### Specific Model Loading vs. AutoModel Loading

* This is an attempt to compare specific model loading using {ModelName}ForCausalLM.from_pretrained() to AutoModelForCausalLM.from_pretrained() to determine if there are any problems, specifically with the Falcon model.
* We will use Falcon1B because this is being done on a computer with a small GPU.

#### Check CUDA Availability

* We first need to check to ensure that CUDA is available.  We can start with the nvidia-smi shell tool.

In [7]:
!nvidia-smi

Failed to initialize NVML: Unknown Error


In [5]:
!pip install -U torch



In [6]:
import torch
print(torch.__version__)

if torch.cuda.is_available():
    print("GPU is available.")
else:
    print("GPU is not available. Check your CUDA installation.")

current_device = torch.cuda.current_device()
print(f"Current GPU device: {current_device}")

device_properties = torch.cuda.get_device_properties(0)  # Replace 0 with the desired GPU index
print(f"GPU Name: {device_properties.name}")
print(f"GPU Memory Capacity: {device_properties.total_memory / 1e9} GB")

2.1.1+cu121
GPU is not available. Check your CUDA installation.

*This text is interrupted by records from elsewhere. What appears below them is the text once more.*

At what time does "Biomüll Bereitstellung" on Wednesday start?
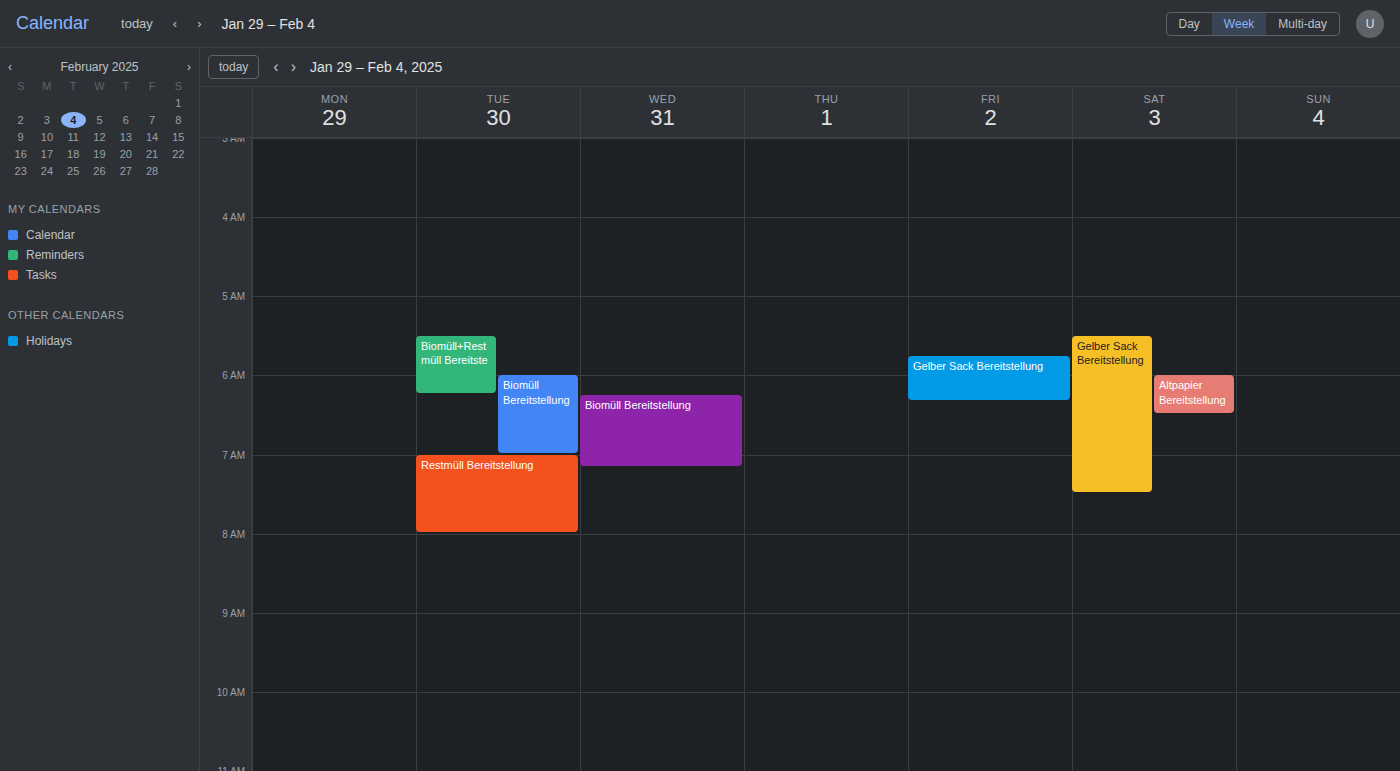
6:15 AMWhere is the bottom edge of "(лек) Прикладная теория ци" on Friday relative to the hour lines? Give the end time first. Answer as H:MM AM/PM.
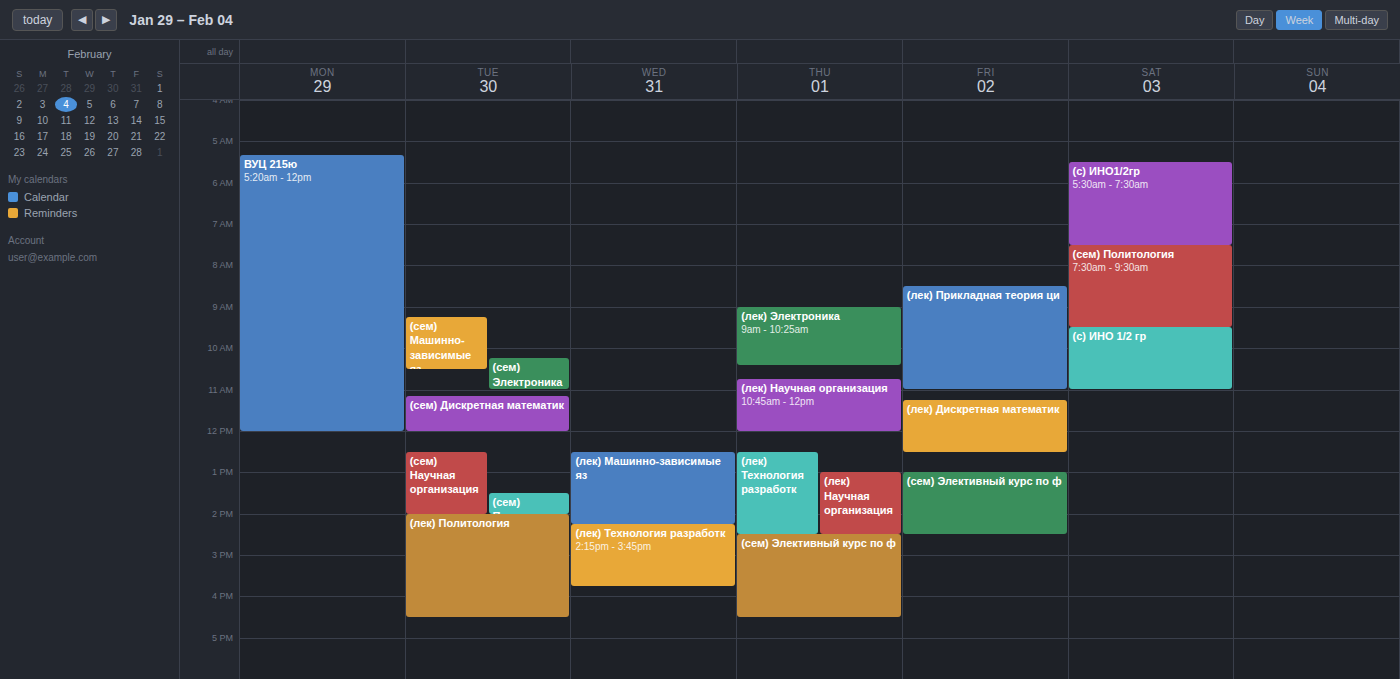
11:00 AM -- exactly on the 11 AM line.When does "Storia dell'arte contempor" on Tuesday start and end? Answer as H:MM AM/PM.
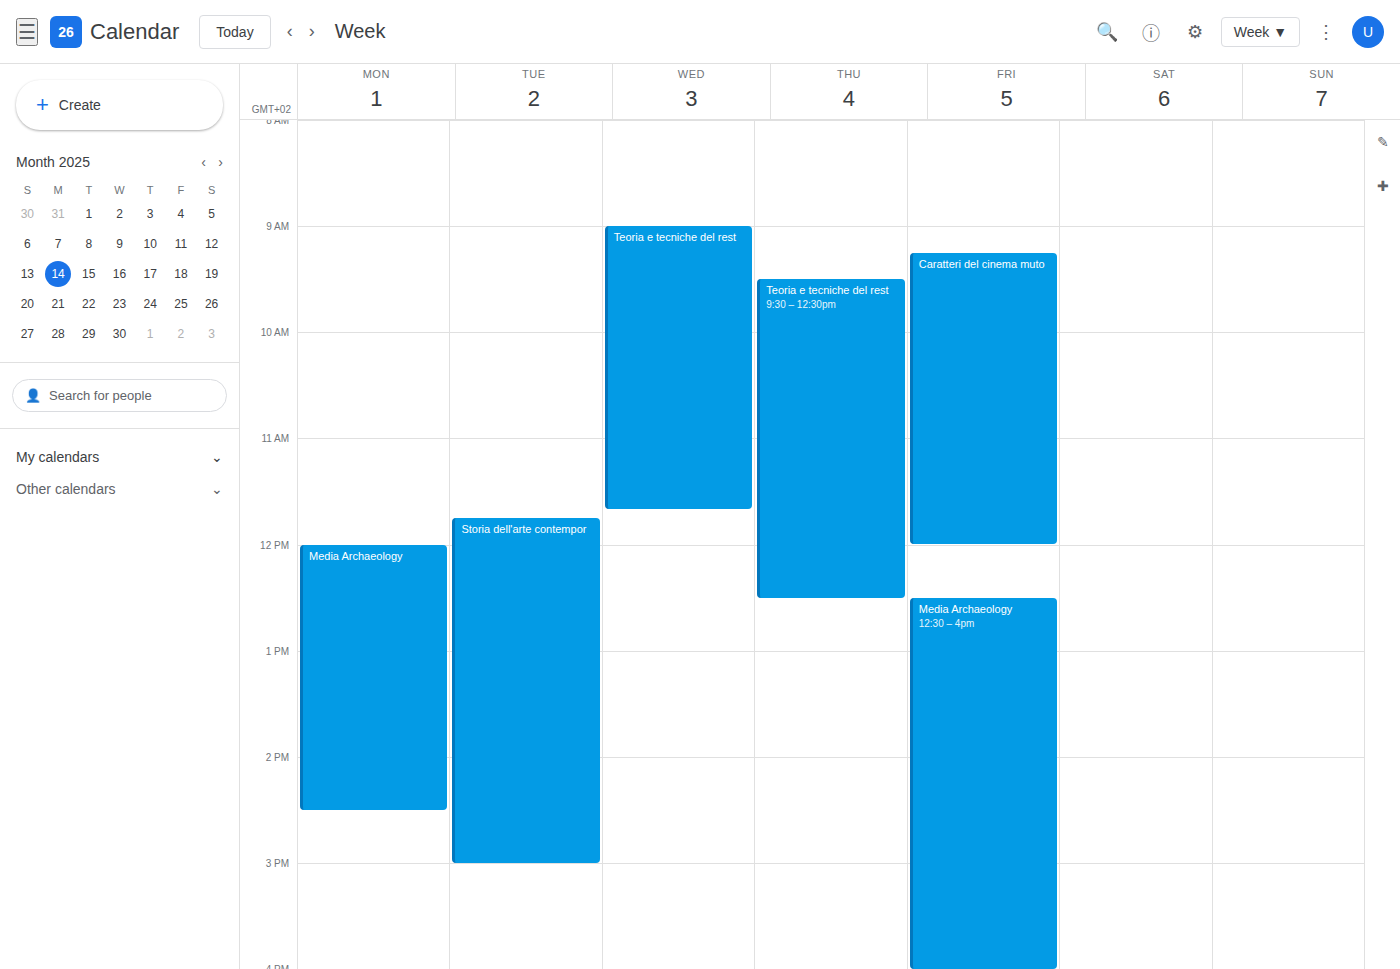
11:45 AM to 3:00 PMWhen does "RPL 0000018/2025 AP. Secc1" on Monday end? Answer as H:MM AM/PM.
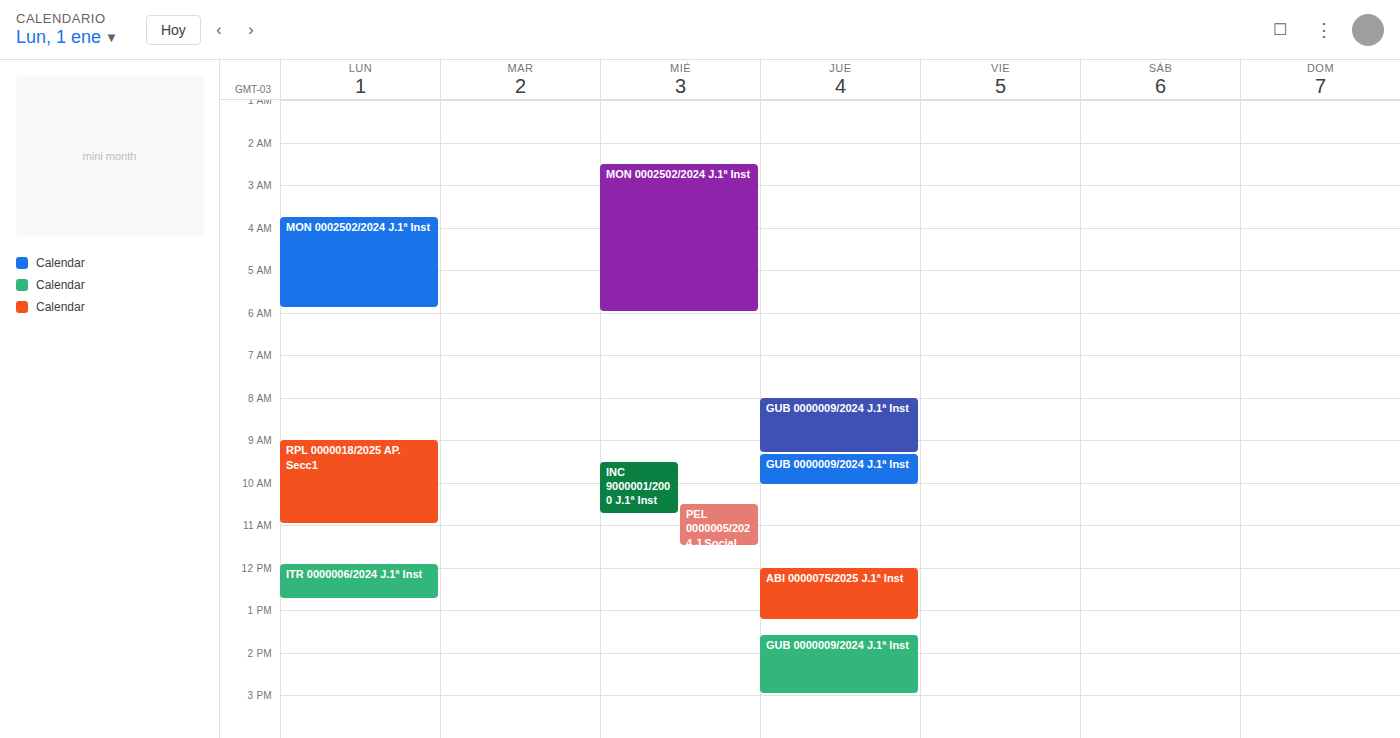
11:00 AM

RuntimeError: No CUDA GPUs are available

#### Specific Model Loading

* First off, we will try to do this with auto model loading, which we have been able to do successfully previously.

In [1]:
# imports - Auto{Stuff}
from transformers import AutoModelForCausalLM, AutoTokenizer

  from .autonotebook import tqdm as notebook_tqdm


In [None]:
# 
model_identifier = "tiiuae/falcon-rw-1b"
# tokenizers are generally lightweight and are loaded into RAM. They are used to convert text into a format that the model can understand (like token IDs).
tokenizer = AutoTokenizer.from_pretrained(model_identifier)
# if a GPU is available and PyTorch is configured to use it, the model will be loaded into the GPU's memory. 
model = AutoModelForCausalLM.from_pretrained(model_identifier, trust_remote_code=True)